Pada Jumat, 31 Mei 2024, Majelis Hakim yang dipimpin oleh Heneng Pujadi dan Betsji Siske Manoe memutuskan pailit terhadap Rozita dan Ery dalam kasus PKPU dengan nomor perkara 226/PDT.SUS-PKPU/2023/PN.NIAGA.JKT.PST. Putusan ini memicu serangkaian tindakan yang dinilai represif oleh pihak ahli waris, terutama terkait upaya menghalangi aktivitas operasional PT. Krama Yudha.
Damianus Renjaan, kuasa hukum ahli waris pemegang saham PT. Krama Yudha, mengungkapkan keprihatinannya atas tindakan penghalangan tersebut. “Kami sangat menyayangkan tindakan tersebut.

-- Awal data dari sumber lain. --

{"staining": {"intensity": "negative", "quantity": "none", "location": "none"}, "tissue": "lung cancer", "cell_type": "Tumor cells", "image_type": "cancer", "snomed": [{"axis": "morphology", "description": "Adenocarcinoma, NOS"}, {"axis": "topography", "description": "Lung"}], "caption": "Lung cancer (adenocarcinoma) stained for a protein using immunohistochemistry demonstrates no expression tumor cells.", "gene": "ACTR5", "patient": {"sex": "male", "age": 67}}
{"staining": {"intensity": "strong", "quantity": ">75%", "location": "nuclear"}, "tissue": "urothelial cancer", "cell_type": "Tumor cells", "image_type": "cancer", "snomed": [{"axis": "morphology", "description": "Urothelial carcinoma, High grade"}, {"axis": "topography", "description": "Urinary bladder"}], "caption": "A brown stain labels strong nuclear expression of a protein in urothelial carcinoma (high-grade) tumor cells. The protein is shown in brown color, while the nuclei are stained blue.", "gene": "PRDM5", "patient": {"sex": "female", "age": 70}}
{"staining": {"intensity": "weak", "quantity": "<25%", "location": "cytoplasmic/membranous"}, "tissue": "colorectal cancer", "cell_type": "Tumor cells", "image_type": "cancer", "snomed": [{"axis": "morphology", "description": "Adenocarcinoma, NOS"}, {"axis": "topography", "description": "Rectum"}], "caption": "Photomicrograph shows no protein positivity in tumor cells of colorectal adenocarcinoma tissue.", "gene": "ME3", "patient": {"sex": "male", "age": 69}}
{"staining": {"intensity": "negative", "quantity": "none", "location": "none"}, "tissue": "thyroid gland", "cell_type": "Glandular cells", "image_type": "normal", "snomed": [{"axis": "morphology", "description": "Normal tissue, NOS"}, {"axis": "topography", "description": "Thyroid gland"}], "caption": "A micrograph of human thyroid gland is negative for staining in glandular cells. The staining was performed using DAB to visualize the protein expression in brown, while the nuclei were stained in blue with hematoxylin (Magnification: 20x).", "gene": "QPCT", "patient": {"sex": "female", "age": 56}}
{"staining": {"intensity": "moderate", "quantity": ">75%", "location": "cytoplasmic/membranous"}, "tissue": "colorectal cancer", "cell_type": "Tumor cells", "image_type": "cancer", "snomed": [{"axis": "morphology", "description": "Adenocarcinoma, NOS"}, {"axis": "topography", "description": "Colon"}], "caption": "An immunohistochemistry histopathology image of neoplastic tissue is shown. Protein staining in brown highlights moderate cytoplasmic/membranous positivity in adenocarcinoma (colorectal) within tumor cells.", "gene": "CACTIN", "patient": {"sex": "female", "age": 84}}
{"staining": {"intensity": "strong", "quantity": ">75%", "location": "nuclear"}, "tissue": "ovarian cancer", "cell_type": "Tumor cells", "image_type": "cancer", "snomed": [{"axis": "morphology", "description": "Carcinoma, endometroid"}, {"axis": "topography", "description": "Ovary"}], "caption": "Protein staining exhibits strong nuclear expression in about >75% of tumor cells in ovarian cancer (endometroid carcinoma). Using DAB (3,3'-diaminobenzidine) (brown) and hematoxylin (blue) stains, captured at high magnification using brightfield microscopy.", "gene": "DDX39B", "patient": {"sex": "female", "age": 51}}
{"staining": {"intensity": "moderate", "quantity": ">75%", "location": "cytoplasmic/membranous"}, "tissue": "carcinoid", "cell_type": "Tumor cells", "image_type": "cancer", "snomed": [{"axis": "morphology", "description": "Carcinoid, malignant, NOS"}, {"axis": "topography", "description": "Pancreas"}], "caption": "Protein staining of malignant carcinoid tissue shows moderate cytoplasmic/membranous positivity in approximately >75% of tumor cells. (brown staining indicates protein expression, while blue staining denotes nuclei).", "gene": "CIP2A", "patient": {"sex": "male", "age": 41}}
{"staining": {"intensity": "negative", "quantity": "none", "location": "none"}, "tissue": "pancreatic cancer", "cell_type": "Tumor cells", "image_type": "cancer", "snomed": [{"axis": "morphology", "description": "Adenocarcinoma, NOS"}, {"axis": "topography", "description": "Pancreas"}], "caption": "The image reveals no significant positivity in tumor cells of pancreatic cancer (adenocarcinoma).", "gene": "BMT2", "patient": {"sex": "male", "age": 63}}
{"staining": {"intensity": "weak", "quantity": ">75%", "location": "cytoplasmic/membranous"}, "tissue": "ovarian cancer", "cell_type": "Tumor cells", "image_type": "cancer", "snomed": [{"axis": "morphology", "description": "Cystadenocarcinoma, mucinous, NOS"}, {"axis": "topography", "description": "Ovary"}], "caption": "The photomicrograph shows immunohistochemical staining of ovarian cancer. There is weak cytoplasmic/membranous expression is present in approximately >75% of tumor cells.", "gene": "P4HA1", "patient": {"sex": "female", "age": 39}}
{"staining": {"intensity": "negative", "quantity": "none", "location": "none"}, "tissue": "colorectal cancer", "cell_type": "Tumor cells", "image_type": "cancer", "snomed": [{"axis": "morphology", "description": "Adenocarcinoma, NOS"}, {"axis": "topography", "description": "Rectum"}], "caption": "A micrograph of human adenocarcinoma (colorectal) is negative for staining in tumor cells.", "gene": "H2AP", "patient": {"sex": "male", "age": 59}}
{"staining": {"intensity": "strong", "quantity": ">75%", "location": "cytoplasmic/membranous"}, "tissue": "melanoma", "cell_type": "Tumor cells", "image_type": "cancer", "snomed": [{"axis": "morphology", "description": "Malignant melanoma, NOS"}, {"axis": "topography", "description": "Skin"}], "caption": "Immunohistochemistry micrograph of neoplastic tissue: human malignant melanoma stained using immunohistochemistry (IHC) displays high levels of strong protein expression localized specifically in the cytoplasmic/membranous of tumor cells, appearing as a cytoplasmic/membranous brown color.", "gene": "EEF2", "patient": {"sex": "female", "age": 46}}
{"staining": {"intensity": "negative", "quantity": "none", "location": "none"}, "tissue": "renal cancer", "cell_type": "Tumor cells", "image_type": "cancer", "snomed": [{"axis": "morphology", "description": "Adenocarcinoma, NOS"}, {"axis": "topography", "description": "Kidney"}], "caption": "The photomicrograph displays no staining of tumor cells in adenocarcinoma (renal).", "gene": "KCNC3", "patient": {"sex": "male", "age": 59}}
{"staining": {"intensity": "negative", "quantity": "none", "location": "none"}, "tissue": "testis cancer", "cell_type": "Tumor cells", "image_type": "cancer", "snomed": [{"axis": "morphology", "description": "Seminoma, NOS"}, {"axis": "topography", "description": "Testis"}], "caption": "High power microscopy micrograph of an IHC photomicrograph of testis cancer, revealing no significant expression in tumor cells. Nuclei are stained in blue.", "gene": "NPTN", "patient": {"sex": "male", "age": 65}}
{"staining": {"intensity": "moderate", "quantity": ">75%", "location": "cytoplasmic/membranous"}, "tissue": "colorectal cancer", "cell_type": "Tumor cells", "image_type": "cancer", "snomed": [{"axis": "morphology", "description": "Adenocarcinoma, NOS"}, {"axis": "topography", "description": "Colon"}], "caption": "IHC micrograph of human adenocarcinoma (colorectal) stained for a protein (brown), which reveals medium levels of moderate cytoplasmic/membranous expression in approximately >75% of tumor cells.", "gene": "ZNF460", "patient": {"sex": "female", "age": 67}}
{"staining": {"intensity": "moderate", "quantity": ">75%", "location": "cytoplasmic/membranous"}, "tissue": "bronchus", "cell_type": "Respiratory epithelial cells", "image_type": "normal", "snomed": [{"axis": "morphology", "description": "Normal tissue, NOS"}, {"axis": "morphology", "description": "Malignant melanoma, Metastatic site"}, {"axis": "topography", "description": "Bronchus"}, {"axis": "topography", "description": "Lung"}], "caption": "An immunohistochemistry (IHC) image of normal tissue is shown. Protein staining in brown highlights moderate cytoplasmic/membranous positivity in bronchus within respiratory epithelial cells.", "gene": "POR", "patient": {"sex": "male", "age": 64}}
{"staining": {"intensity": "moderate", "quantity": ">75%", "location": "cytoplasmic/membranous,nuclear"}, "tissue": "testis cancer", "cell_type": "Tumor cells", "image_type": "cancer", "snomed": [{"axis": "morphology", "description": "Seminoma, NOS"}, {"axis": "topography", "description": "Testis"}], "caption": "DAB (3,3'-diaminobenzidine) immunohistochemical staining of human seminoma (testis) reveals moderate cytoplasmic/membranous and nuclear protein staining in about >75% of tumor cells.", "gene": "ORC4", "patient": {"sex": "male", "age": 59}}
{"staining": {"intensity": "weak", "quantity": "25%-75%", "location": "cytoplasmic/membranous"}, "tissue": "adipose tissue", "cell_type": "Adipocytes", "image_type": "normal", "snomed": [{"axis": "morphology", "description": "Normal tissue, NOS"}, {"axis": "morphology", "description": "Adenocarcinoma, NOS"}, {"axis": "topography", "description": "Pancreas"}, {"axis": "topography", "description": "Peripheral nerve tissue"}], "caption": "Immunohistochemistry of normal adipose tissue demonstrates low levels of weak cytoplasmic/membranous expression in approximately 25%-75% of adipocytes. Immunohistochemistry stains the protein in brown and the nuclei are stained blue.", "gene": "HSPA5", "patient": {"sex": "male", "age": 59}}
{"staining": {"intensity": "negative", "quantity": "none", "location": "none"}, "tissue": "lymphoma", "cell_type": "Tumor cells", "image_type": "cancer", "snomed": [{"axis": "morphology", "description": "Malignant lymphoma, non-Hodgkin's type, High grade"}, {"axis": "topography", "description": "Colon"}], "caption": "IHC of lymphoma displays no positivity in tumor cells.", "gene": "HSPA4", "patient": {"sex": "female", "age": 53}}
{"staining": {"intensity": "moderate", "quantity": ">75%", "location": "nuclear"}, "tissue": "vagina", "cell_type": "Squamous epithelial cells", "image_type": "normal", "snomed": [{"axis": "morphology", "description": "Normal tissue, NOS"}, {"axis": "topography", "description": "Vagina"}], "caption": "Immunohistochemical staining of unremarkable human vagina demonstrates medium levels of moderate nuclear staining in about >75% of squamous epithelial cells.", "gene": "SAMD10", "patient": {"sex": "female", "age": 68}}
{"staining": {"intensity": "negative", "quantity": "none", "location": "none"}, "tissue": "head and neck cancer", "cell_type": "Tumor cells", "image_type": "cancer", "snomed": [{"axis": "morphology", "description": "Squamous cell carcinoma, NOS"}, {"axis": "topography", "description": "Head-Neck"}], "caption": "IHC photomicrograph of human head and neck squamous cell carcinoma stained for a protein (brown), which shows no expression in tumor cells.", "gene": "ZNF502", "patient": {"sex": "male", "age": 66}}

PT. Krama Yudha tidak dinyatakan pailit dan berhak beroperasi di gedung Graha Krama Yudha, yang merupakan kantor resminya. Sangat disayangkan jika orang yang beraktivitas di kantornya sendiri malah dihalangi,” ujar Damianus kepada media, Kamis (15/08) malam.
Damianus juga menanggapi informasi yang menyebut adanya pengurus baru PT. Krama Yudha pasca RUPS pada 6 Agustus 2024. Dalam rapat kreditur pada 12 Agustus 2024 di Pengadilan Niaga Jakarta Pusat, Presiden Direktur PT. Krama Yudha mengonfirmasi keabsahan RUPS tersebut, yang dilakukan karena jabatan direksi dan komisaris sebelumnya telah berakhir pada 5 Agustus 2024.
“Sebagai pemegang saham yang pailit, berdasarkan Surat Edaran Mahkamah Agung No. 7 Tahun 2012, Rozita masih memiliki hak untuk hadir dan memberikan suara dalam RUPS. Maka, tidak ada yang salah dengan RUPS yang digelar pada 6 Agustus 2024 yang bertujuan untuk mengangkat direksi dan komisaris baru agar perusahaan tetap berjalan,” jelas Damianus.